340 Kilo Honig als Müll verbrannt
Der Hobbyimker hat teure Erfahrungen gemacht. Die Bayerische Landesanstalt für Landwirtschaft baute auf dem staatlichen Versuchsgut Neuhof Genmais MON 810 an, nur wenige hundert Meter entfernt von Babloks Bienen. Tester werden tatsächlich fündig, und Bablok zieht vor Gericht. Er könne seinen Honig nicht mehr verkaufen, wenn er Spuren von Genmais enthält, urteilt das Augsburger Verwaltungsgericht. Bablok karrt die Jahres-Ernte, 340 Kilo Honig, zur Müllverbrennungsanlage. 2011 bestätigt der EU-Gerichtshof die Augsburger Richter.

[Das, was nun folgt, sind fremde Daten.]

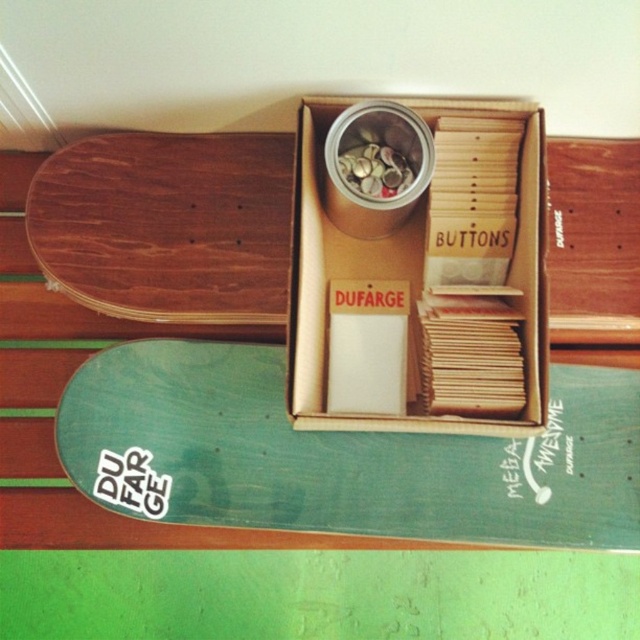
Question: Which point is farther to the camera?

Choices:
 (A) (49, 202)
 (B) (163, 408)
 (C) (426, 432)

Answer: (B)

Question: Which point is closer to the camera taking this photo?

Choices:
 (A) (378, 380)
 (B) (220, 145)

Answer: (A)

Question: Which point is closer to the camera taking this photo?

Choices:
 (A) (131, 195)
 (B) (492, 502)

Answer: (B)

Question: Can you confirm if brown cardboard box at center is positioned below wooden skateboard at upper left?

Choices:
 (A) no
 (B) yes

Answer: (B)

Question: Does brown cardboard box at center come in front of wooden skateboard at upper left?

Choices:
 (A) yes
 (B) no

Answer: (A)

Question: From the image, what is the correct spatial relationship of brown cardboard box at center in relation to wooden skateboard at upper left?

Choices:
 (A) above
 (B) below

Answer: (B)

Mit seiner Forderung, dass der Freistaat ihn vor Genmais schützen muss, unterliegt Bablok trotzdem vor dem Bayerischen Verwaltungsgericht. Er legt mit vier Kollegen in Leipzig Revision ein.

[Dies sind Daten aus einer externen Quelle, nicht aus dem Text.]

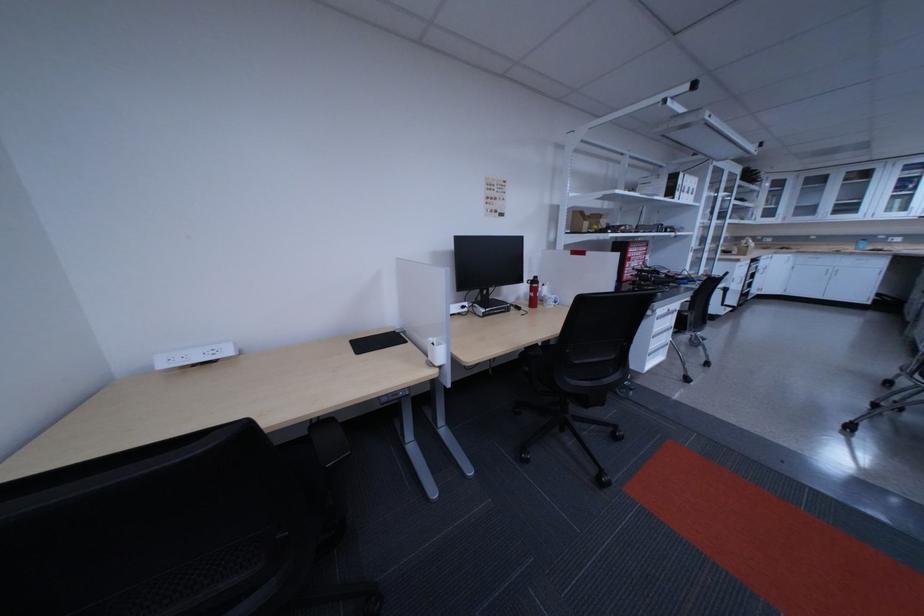
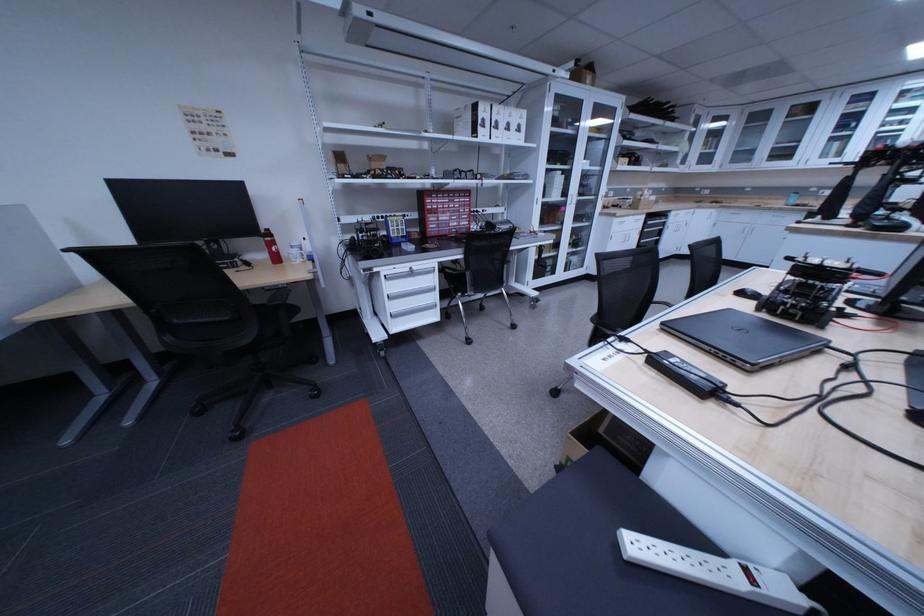
The point at [703,193] is marked in the first image. Where is the corresponding point in the second image?

(524, 130)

Zwar ist eine Gefährdung der Gesundheit des Verbrauchers durch Genmais nicht nachgewiesen. Es gehe um anderes, sagt der Vorsitzende eines Bündnisses zum Schutz der Bienen, Thomas Radetzki: „um die Intensivierung der Landwirtschaft und die Zerstörung der Artenvielfalt“. Auf großen eintönigen Maisäckern finden seine Bienen kaum Nahrung.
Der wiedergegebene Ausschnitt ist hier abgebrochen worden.